Sounds like a Conservative Utopia!

WATCH: Click through to view ABC Nightline Video

Originally published at AlterPolitics

 

Obama Flip-Flops On Outsourcing American Jobs, While In India

10:19 am in Uncategorized by TheCallUp

It appears President Obama has two contradicting messages with regards to outsourcing American jobs overseas.  The one he chooses to voice apparently depends on whether he’s speaking here at home or to an overseas audience, and whether his statements are made before or after an election.

Here’s a video clip of the President, in May of 2009, criticizing the American tax code for giving financial incentives to corporations who outsource American jobs:

It’s a tax code that says, you should pay lower taxes if you create a job in Bangalore, India, than if you create one in Buffalo, New York. We will stop letting American companies that create jobs overseas take deductions on their expenses when they do not pay any American taxes on their profits.  And we will use the savings to give tax cuts to companies that are investing in research and development here at home. “

Here’s the President speaking to a crowd in Ohio — where 9.6% of its residents are unemployed  — on September 9, leading up to the 2010 midterm elections:

“One of the keys to job creation is to encourage companies to invest more in the United States. But for years, our tax code has actually given billions of dollars in tax breaks that encourage companies to create jobs and profits in other countries.  I want to change that. Instead of tax loopholes that incentivise investment in overseas jobs, I’m proposing a more generous, permanent extension of the tax credit that goes to companies for all the research and innovation they do right here in America,” he said, with Ohio governor Ted Strickland standing by his side.

“I think if we’re going to give tax breaks to companies, they should go to companies that create jobs in America — not those that create jobs overseas. That’s one difference between the Republican vision and the Democratic vision. And that’s what this election is all about,” Obama said.
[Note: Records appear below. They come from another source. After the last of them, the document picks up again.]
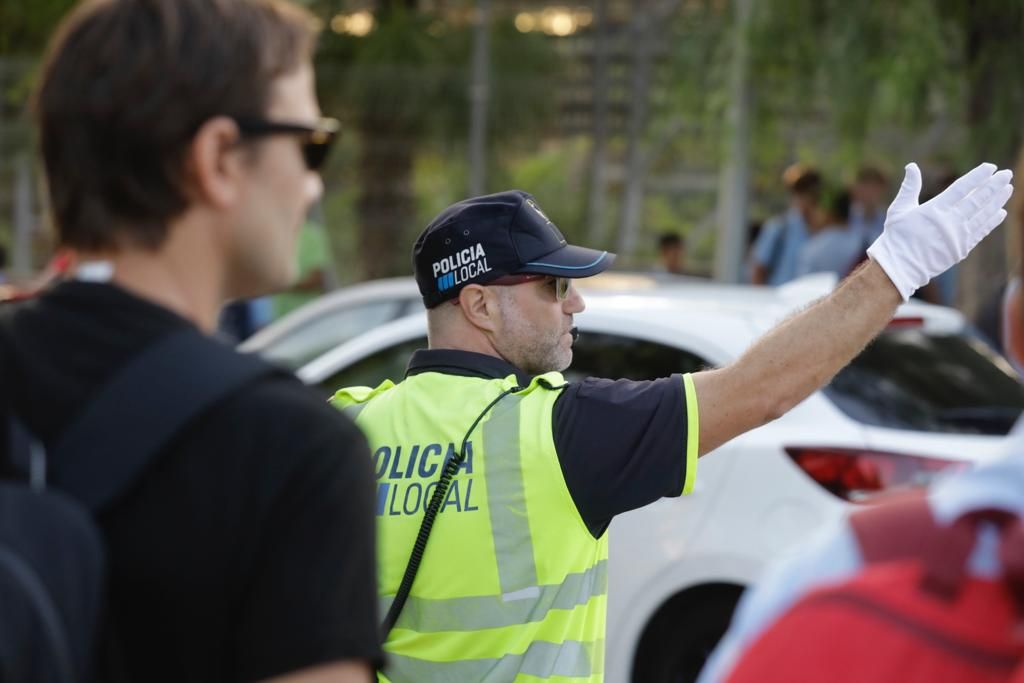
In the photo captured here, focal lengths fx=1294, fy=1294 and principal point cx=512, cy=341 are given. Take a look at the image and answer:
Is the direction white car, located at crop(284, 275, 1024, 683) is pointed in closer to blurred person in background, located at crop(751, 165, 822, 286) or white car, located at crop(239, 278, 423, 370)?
the white car

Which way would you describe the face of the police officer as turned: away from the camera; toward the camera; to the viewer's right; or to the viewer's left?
to the viewer's right

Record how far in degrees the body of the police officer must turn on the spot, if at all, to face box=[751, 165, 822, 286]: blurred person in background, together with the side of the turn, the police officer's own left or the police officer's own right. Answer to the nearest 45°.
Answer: approximately 45° to the police officer's own left

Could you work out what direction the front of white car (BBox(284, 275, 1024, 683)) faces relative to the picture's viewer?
facing away from the viewer and to the left of the viewer

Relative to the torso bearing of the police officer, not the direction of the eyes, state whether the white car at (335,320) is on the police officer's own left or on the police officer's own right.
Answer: on the police officer's own left

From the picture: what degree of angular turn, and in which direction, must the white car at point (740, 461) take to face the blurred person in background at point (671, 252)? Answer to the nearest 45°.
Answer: approximately 45° to its right

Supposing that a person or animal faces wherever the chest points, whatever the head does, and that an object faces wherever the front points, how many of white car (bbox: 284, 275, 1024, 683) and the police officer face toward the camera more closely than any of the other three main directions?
0

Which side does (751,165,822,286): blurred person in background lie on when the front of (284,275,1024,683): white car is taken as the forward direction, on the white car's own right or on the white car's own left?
on the white car's own right

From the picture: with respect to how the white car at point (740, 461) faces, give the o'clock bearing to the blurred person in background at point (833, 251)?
The blurred person in background is roughly at 2 o'clock from the white car.

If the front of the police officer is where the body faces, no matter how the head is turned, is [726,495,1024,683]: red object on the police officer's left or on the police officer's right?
on the police officer's right

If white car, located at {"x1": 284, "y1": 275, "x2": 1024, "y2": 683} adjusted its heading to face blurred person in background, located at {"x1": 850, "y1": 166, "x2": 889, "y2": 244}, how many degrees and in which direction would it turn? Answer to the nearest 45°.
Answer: approximately 45° to its right

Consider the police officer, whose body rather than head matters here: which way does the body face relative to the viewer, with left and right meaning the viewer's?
facing away from the viewer and to the right of the viewer

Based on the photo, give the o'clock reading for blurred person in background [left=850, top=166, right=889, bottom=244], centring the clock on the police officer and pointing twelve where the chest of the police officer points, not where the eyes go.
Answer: The blurred person in background is roughly at 11 o'clock from the police officer.

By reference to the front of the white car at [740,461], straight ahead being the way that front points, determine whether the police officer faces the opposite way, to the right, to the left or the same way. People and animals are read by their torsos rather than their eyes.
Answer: to the right

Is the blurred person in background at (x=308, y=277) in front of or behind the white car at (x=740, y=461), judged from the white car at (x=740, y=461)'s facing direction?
in front
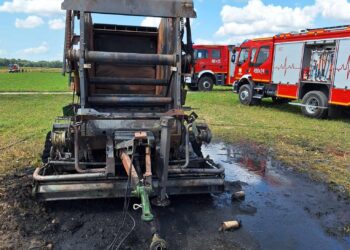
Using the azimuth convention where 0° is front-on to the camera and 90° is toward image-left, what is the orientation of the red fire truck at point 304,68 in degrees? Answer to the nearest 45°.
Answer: approximately 135°

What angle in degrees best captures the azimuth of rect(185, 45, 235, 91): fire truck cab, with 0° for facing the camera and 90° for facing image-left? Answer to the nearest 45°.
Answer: approximately 90°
Now, shortcut two months later to Obama speaking in India (two days ago) — post-2010 Midterm elections:

“I don’t think you heard me make outsourcing a bogeyman during the course of my visit.  In fact, I expressly said during my visit to Mumbai, at the business council, that both countries (India and the US), I think, were operating on some stereotypes that’ve outlived their usefullness,” Obama said.

“In every discussion that I have had with Indian businesses what I have seen is that our countries are matched up in a way that allows us enormous win-win potential,” he said.  “Whenever I’m asked about Indians taking away our jobs, I want to say: You know what, they’ve just created 50,000 jobs. But these old stereotypes, these old concerns ignore today’s reality. In 2010, trade between our countries is not just a one-way street of American jobs and companies moving to India.”

He added:

“We’re very proud of our high-tech industries and we think we make some of the best products in the world, and we want to sell them to a growing Indian market.  But it turns out some of those same technologies are ones that will allow Indian entrepreneurs to grow and thrive and create jobs right here in India,” Obama said.

President Obama obviously didn’t get the message from Americans who actually bothered to turn out to vote in the Midterm elections:  “It’s the jobs, Stupid!”